* Directions
Recast the text read from the pages in this material as a Markdown table with the columns "Row" and "Line": one row per line, numbered in order, with blank lines left out. Leave the pictures out of the answer.

* Records shown
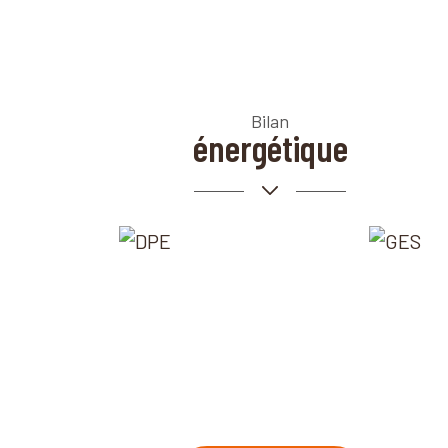
Bilan
énergétique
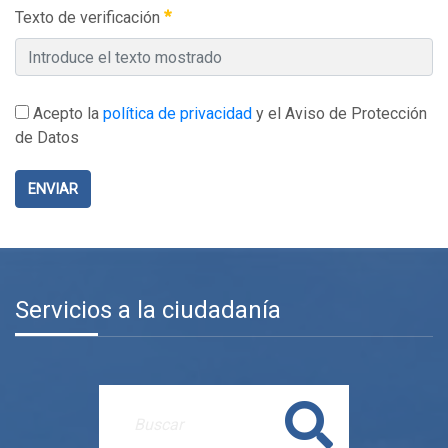
Texto de verificación
Acepto la
política de privacidad
y el Aviso de Protección
de Datos
ENVIAR
Servicios a la ciudadanía
Buscar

* Final answer
| Row | Line |
|---|---|
| 1 | Bilan |
| 2 | énergétique |
| 3 | Texto de verificación |
| 4 | Acepto la |
| 5 | política de privacidad |
| 6 | y el Aviso de Protección |
| 7 | de Datos |
| 8 | ENVIAR |
| 9 | Servicios a la ciudadanía |
| 10 | Buscar |